Der „Vision“ folgt viel Politsprech voller vager Ziele und Absichtsbekundungen, formuliert von offensichtlich praxisfernen Ministerialbürokraten. Viele Aspekte, die eine ganzheitliche Ernährungsstrategie zwingend berücksichtigen muss, werden gar nicht oder nur am Rande behandelt. Was man hier vorgelegt hat, geht nicht einmal als halbwegs vollständige Stoffsammlung durch, geschweige denn als Strategie* für die Zukunft. Die folgende Mängelliste ist deshalb nur eine Aufzählung dessen, was dem halbwegs fachkundigen Leser unmittelbar ins Auge springt:

•  Ernährung und Gesundheit, insbesondere Prävention und Therapie ernährungsbedingter Erkrankungen, speziell der Adipositas, werden nur rudimentär behandelt • Wichtige Akteure des Ernährungssystems – wie z.B. Diätassistenten und andere zertifizierte Ernährungsfachkräfte finden als wichtiges ‚Personal‘ für die Umsetzung der Strategie kaum Erwähnung  • Ernährungserziehung und Ernährungssozialisation (..als Prozesse, in die die ganze Familie einbezogen ist) kommen gar nicht erst vor. • Innovative Ansätze sucht man vergebens – Nudging z.B. „soll auf Wirksamkeit überprüft werden.“ …und das wars dann auch schon zu dem Thema. • Um die Ernährungsbildung voranzubringen, soll die Vernetzung von Bund und Ländern (.. bei denen die Kulturhoheit liegt) vorangetrieben werden. Das hat schon in den vergangenen 50 Jahren übehaupt nicht geklappt. Kein Wort darüber, wie man das effizienter gestalten will. •  Es wird der Eindruck erweckt, als müsse zunächst die Ernährungsforschung neu erfunden werden, bevor es mit der Umsetzung losgehen kann – in einem seitenlangen Kapitel wird aufgelistet, was alles noch neu erforscht werden muss. Dabei sollte der Schwerpunkt doch auf Taten statt Studien liegen. • Die Strategie scheint beherrscht von der Angst der Politiker vor dem Wähler (.. noch immer sitzt der Veggie-Day-Schock tief). Beim Thema Lebensmittelverschwendung z.B. wird mit keinem Wort erwähnt, dass die Verbraucher für knapp 60% der Abfälle verantwortlch sind, und dass sich daran nur etwas ändern lässt, wenn die Verbraucher in die Pflicht genommen werden.  • Lebensmittelindustrie, Handel, Erzeuger und andere Akteure der Ernährungswirtschaft werden mit Samthandschuhen angefasst – das Papier ist vom Bemühen beherrscht, möglichst niemandem auf die Füße zu treten.

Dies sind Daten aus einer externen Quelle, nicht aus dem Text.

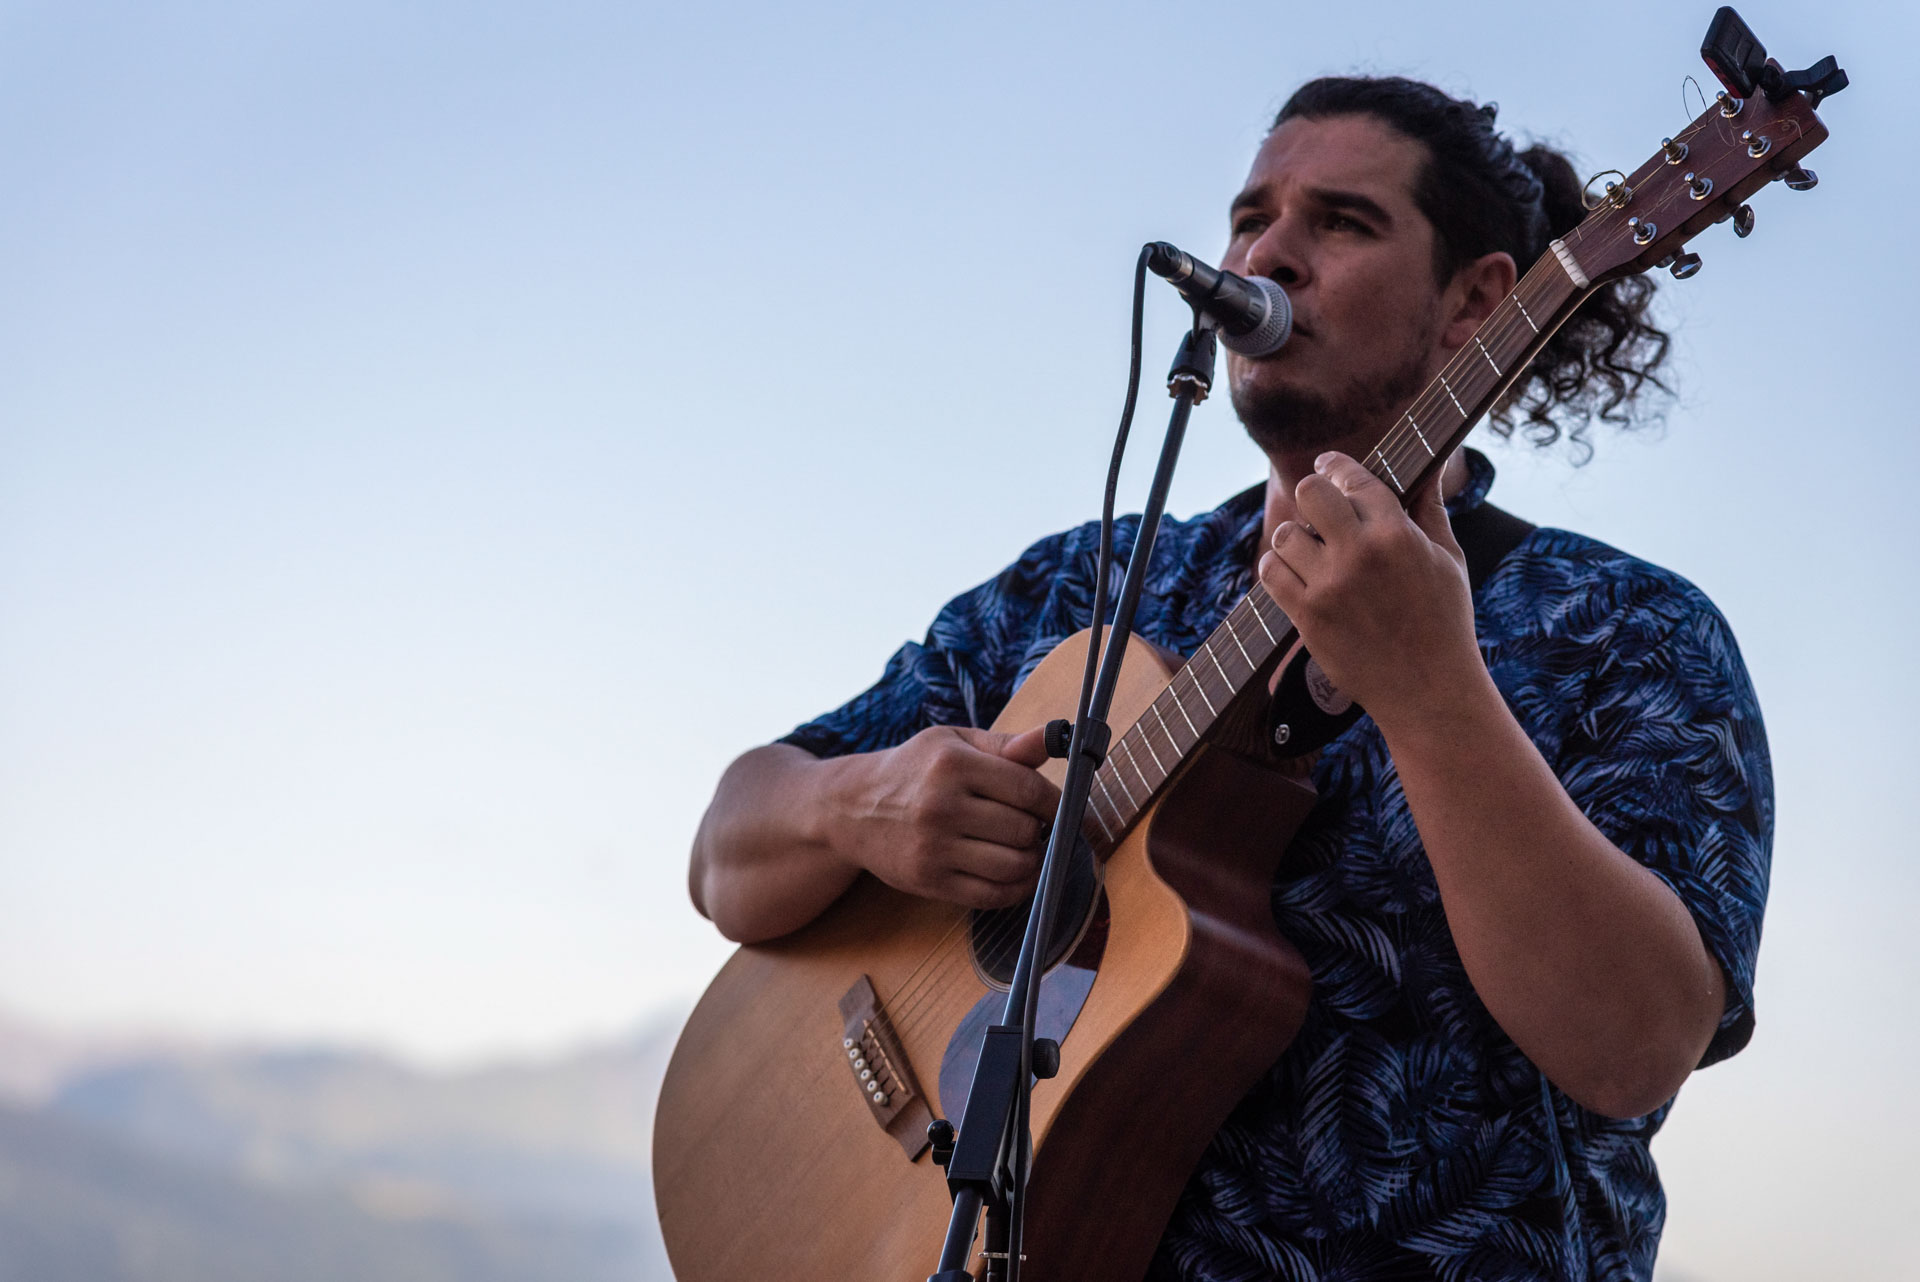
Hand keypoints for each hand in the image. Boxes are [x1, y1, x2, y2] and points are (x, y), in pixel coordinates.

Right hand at [827, 725, 1059, 908]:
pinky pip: (990, 895)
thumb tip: (1056, 739)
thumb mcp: (953, 742)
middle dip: (1042, 832)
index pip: (1028, 789)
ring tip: (1028, 850)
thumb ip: (1005, 744)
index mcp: (952, 764)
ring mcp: (933, 847)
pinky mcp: (927, 880)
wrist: (851, 808)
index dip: (1056, 803)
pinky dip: (1015, 890)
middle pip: (1024, 830)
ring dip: (1032, 862)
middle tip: (1038, 828)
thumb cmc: (913, 770)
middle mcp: (941, 806)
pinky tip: (1016, 875)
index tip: (1061, 809)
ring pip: (1013, 866)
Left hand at [1256, 451, 1481, 726]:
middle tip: (1315, 505)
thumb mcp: (1449, 559)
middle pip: (1309, 493)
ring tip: (1309, 547)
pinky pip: (1270, 574)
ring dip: (1293, 536)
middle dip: (1312, 493)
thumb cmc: (1445, 621)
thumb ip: (1430, 508)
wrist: (1430, 691)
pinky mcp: (1307, 617)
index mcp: (1397, 534)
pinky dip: (1276, 567)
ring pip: (1284, 534)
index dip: (1335, 466)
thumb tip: (1432, 466)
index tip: (1327, 465)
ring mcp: (1329, 587)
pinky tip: (1292, 571)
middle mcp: (1359, 554)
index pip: (1352, 478)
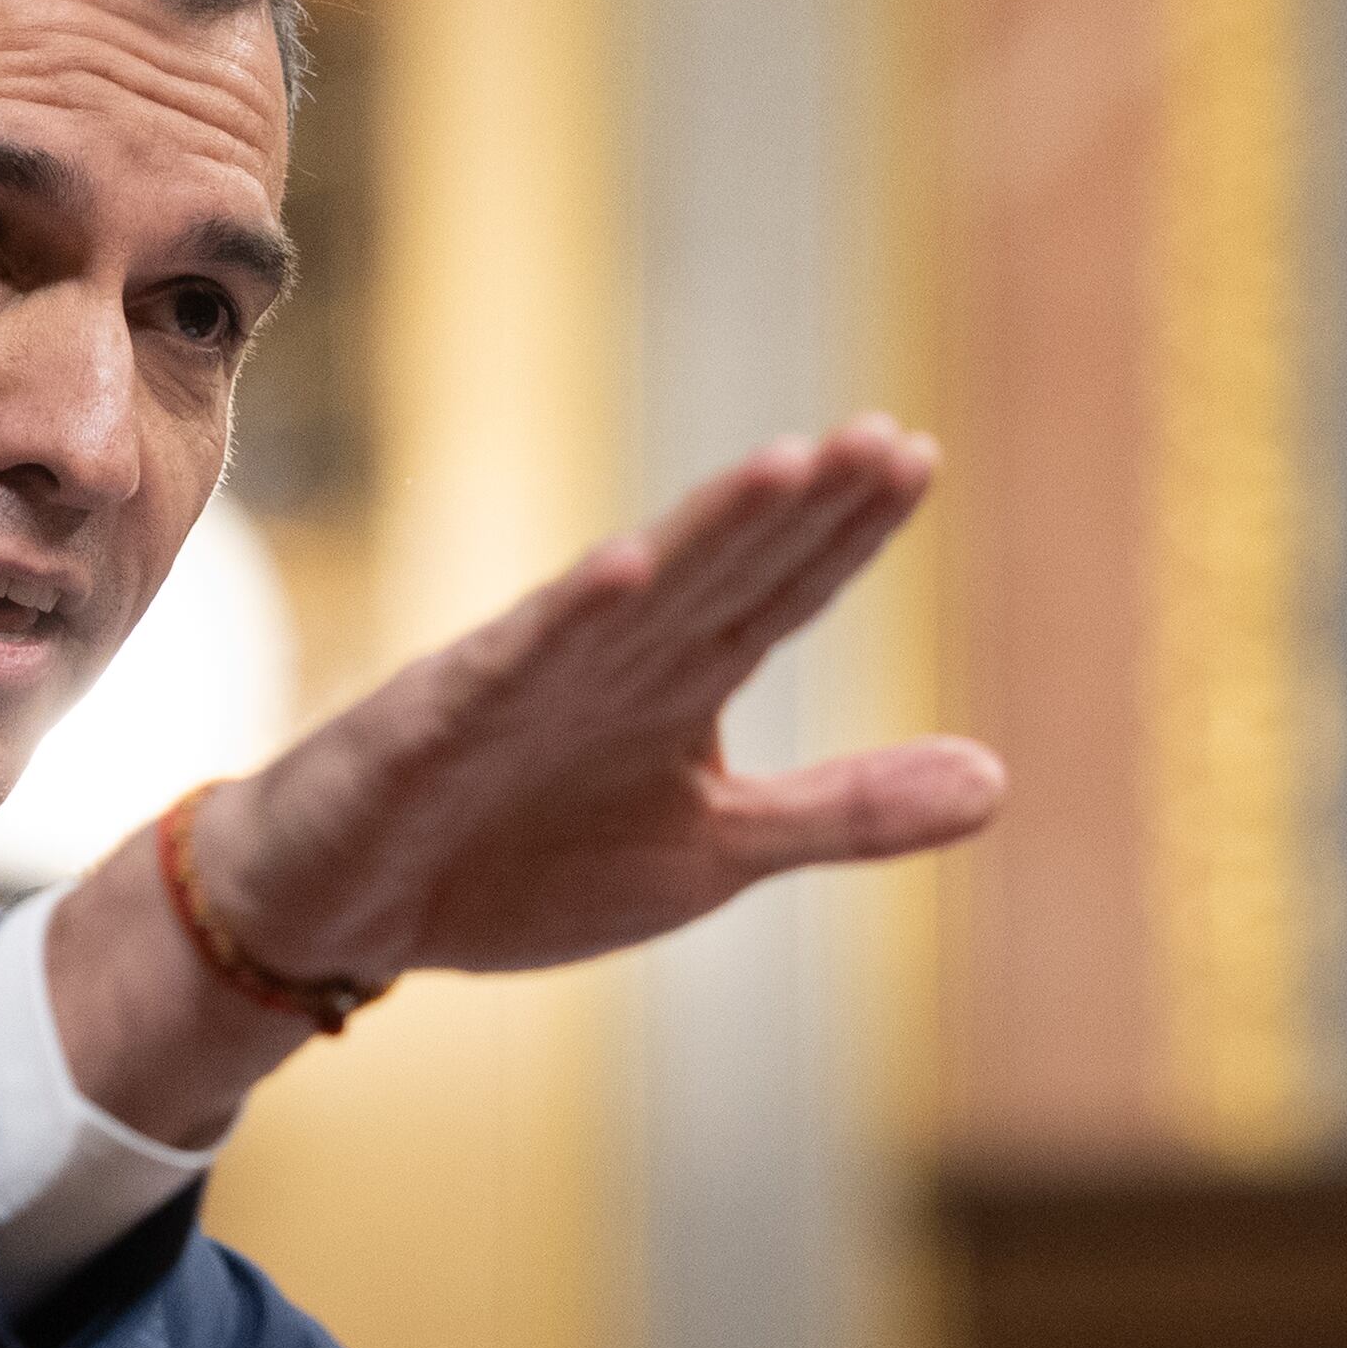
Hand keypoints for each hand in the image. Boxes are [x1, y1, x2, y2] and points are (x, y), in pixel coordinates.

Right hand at [51, 424, 994, 1139]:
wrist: (346, 907)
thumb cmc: (522, 862)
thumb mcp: (713, 852)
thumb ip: (845, 813)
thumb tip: (1001, 780)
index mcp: (676, 684)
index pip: (775, 594)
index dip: (843, 534)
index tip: (916, 458)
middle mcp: (607, 662)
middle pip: (717, 572)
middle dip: (796, 508)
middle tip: (879, 440)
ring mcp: (517, 685)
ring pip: (626, 599)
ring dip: (700, 535)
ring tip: (781, 470)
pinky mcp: (435, 727)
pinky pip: (503, 670)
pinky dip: (559, 625)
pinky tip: (619, 573)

Am Rezept der Ernährungsstrategie waren zu viele (Hobby-) Köche beteiligt. Das Ergebnis ist schlicht ungenießbar – ein Drunter und Drüber von Zutaten, die unverdaulich – und zudem schwer verständlich sind: Zur eingangs zitierten „Vision“ wäre im Übrigen noch zu sagen: „Wer Visionen hat, sollte zum Arzt gehen“. Für die Ernährungsstrategen der Bundesregierung und ihre “Vision” trifft das Urteil von Altkanzler Helmut Schmidt ins Schwarze.

 

* Kennzeichen eiiner guten Strategie sind Zielführung, Kohärenz, Stringenz, Transparenz, Replizierbarkeit, Messbarkeit, Adaptierbarkeit.